This time, the controversy is over a cake intended to celebrate the anniversary of a woman's gender transition.
18 Aug, 2018FORTUNE.COM
The Colorado baker who made headlines for refusing to make a gay couple’s wedding cake in 2012, citing his religious beliefs, is suing the state once again. This time, he’s fighting the Colorado Civil Rights Commission’s ruling that he discriminated against a transgender woman by failing to make her a cake, the Associated Press reports.
Jack Phillips, owner of Masterpiece Cakeshop, won his battle in his first court case when the Supreme Court ruled 7-2 in his favor earlier this year. The court said that the state had violated Phillips’s First Amendment rights by sanctioning him over the wedding cake. The Court’s narrow ruling, however, did not address the larger issue of whether shop owners can refuse service on the grounds of religion.
In the latest controversy, Autumn Scardina, a Denver attorney, says Phillips denied her request in 2017 for a cake made with a pink interior and blue exterior. The cake was intended to celebrate the anniversary of Scardina’s gender transition, NPR reports.
In June, the state had ruled that Phillips discriminated against Scardina because she’s transgender, and ordered the two to find a mediated solution.

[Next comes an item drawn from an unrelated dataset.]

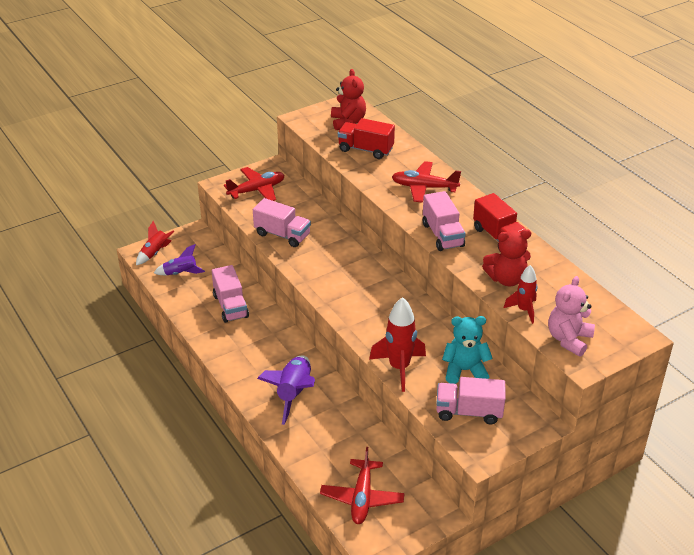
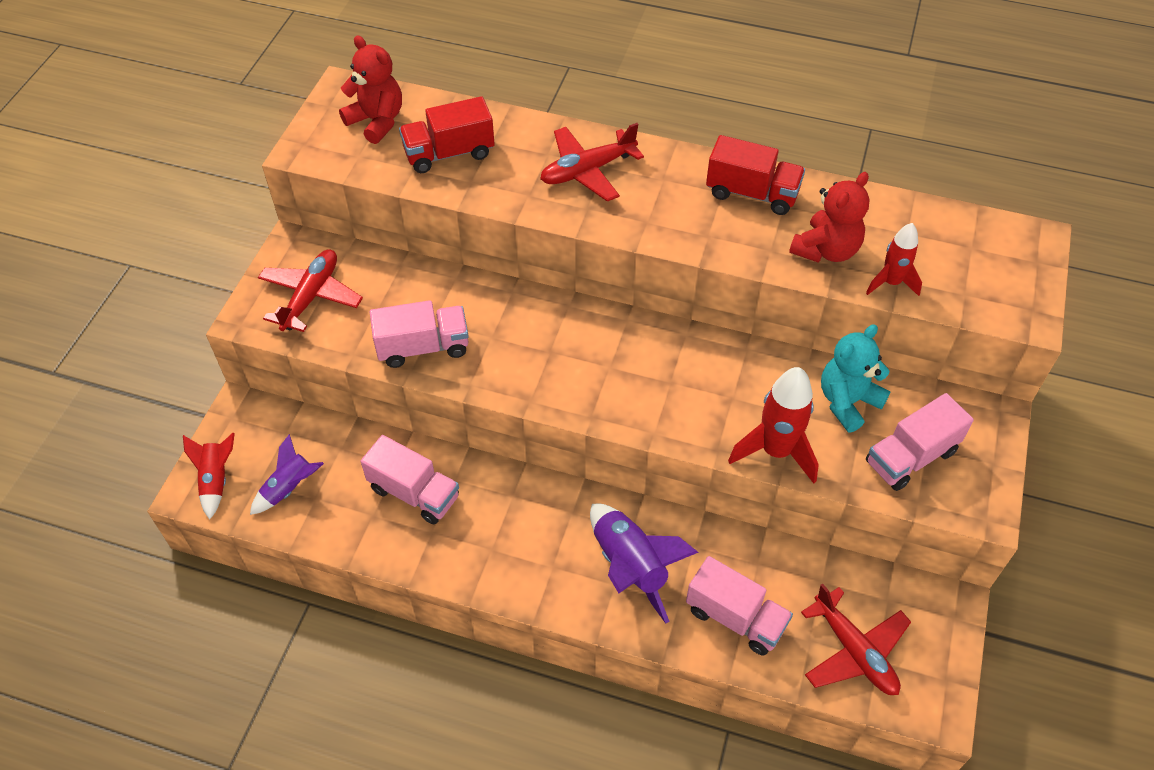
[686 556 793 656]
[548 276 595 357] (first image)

Phillips, instead, sued.
Phillips says that he has the right to refuse making a cake that celebrates a cause that is contrary to his religious beliefs. According to AP, the lawsuit filed by Phillips says “the status of being male or female … is given by God, is biologically determined, is not determined by perceptions or feelings, and cannot be chosen or changed.”

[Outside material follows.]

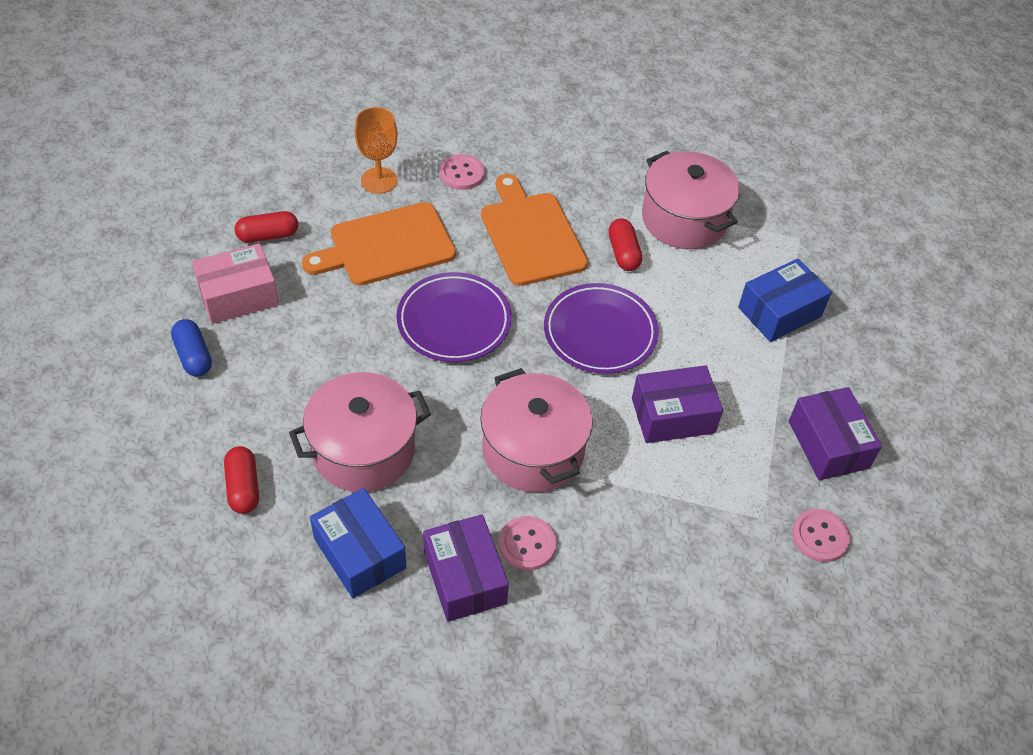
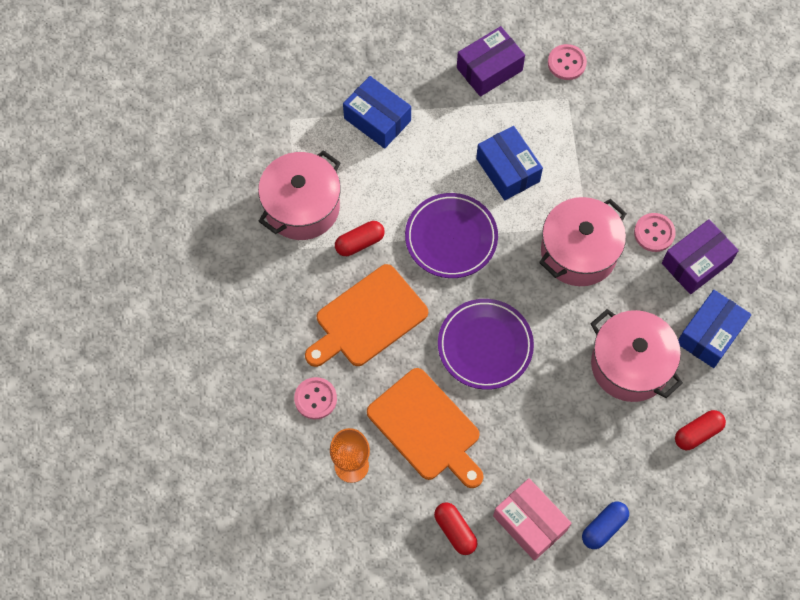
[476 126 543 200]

In his court filings, Phillips says the state is on a “crusade to crush” him “because its officials despise what he believes and how he practices his faith.” The Alliance Defending Freedom, a nonprofit Christian law firm, is representing Phillips, as they did in the case of the gay couple’s wedding cake.
Phillips is seeking a reversal of the Colorado Civil Rights Commission’s ruling, as well as $100,000 in damages.